__DATA EXCERPTS__.

* * * * * * * * *

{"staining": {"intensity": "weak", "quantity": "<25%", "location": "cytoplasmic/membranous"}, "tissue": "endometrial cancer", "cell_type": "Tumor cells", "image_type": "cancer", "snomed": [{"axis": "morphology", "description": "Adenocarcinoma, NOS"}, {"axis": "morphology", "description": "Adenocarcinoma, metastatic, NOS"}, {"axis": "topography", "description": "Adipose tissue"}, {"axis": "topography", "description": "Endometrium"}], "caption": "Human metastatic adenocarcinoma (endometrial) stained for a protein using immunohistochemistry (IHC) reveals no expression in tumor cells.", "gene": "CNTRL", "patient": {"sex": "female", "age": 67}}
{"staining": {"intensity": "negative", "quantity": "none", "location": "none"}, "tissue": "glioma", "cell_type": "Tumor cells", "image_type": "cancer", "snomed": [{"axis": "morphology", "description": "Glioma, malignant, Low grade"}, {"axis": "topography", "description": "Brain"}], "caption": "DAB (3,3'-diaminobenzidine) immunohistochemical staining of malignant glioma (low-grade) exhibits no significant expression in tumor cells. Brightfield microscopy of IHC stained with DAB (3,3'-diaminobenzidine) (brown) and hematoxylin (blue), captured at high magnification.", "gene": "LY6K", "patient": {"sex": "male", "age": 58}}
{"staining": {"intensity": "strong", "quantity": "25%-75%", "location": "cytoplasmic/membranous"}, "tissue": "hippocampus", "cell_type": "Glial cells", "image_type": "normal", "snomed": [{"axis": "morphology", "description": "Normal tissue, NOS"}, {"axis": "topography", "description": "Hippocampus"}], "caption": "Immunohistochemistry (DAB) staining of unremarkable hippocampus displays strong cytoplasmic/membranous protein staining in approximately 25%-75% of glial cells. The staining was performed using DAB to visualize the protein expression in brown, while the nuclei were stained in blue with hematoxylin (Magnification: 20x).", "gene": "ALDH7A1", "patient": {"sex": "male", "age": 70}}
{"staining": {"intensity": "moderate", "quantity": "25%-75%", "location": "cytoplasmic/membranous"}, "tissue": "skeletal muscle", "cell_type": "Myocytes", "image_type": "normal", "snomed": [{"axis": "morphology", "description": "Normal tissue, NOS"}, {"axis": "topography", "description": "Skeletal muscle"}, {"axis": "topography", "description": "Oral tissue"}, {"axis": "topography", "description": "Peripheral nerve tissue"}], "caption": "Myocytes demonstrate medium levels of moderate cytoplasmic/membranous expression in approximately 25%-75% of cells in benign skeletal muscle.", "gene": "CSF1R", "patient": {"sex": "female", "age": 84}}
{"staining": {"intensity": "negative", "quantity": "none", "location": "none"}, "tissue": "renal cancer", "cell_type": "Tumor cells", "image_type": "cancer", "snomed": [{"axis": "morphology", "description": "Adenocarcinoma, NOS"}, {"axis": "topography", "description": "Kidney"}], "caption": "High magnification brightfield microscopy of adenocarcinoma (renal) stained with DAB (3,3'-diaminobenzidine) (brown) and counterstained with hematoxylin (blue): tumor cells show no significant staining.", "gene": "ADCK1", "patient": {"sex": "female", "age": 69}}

* * * * * * * * *

__DESCRIPTION OF THE TASK__. All the records, as written, must be given again.

__SOLUTION TO THE PROBLEM__.
{"staining": {"intensity": "weak", "quantity": "<25%", "location": "cytoplasmic/membranous"}, "tissue": "endometrial cancer", "cell_type": "Tumor cells", "image_type": "cancer", "snomed": [{"axis": "morphology", "description": "Adenocarcinoma, NOS"}, {"axis": "morphology", "description": "Adenocarcinoma, metastatic, NOS"}, {"axis": "topography", "description": "Adipose tissue"}, {"axis": "topography", "description": "Endometrium"}], "caption": "Human metastatic adenocarcinoma (endometrial) stained for a protein using immunohistochemistry (IHC) reveals no expression in tumor cells.", "gene": "CNTRL", "patient": {"sex": "female", "age": 67}}
{"staining": {"intensity": "negative", "quantity": "none", "location": "none"}, "tissue": "glioma", "cell_type": "Tumor cells", "image_type": "cancer", "snomed": [{"axis": "morphology", "description": "Glioma, malignant, Low grade"}, {"axis": "topography", "description": "Brain"}], "caption": "DAB (3,3'-diaminobenzidine) immunohistochemical staining of malignant glioma (low-grade) exhibits no significant expression in tumor cells. Brightfield microscopy of IHC stained with DAB (3,3'-diaminobenzidine) (brown) and hematoxylin (blue), captured at high magnification.", "gene": "LY6K", "patient": {"sex": "male", "age": 58}}
{"staining": {"intensity": "strong", "quantity": "25%-75%", "location": "cytoplasmic/membranous"}, "tissue": "hippocampus", "cell_type": "Glial cells", "image_type": "normal", "snomed": [{"axis": "morphology", "description": "Normal tissue, NOS"}, {"axis": "topography", "description": "Hippocampus"}], "caption": "Immunohistochemistry (DAB) staining of unremarkable hippocampus displays strong cytoplasmic/membranous protein staining in approximately 25%-75% of glial cells. The staining was performed using DAB to visualize the protein expression in brown, while the nuclei were stained in blue with hematoxylin (Magnification: 20x).", "gene": "ALDH7A1", "patient": {"sex": "male", "age": 70}}
{"staining": {"intensity": "moderate", "quantity": "25%-75%", "location": "cytoplasmic/membranous"}, "tissue": "skeletal muscle", "cell_type": "Myocytes", "image_type": "normal", "snomed": [{"axis": "morphology", "description": "Normal tissue, NOS"}, {"axis": "topography", "description": "Skeletal muscle"}, {"axis": "topography", "description": "Oral tissue"}, {"axis": "topography", "description": "Peripheral nerve tissue"}], "caption": "Myocytes demonstrate medium levels of moderate cytoplasmic/membranous expression in approximately 25%-75% of cells in benign skeletal muscle.", "gene": "CSF1R", "patient": {"sex": "female", "age": 84}}
{"staining": {"intensity": "negative", "quantity": "none", "location": "none"}, "tissue": "renal cancer", "cell_type": "Tumor cells", "image_type": "cancer", "snomed": [{"axis": "morphology", "description": "Adenocarcinoma, NOS"}, {"axis": "topography", "description": "Kidney"}], "caption": "High magnification brightfield microscopy of adenocarcinoma (renal) stained with DAB (3,3'-diaminobenzidine) (brown) and counterstained with hematoxylin (blue): tumor cells show no significant staining.", "gene": "ADCK1", "patient": {"sex": "female", "age": 69}}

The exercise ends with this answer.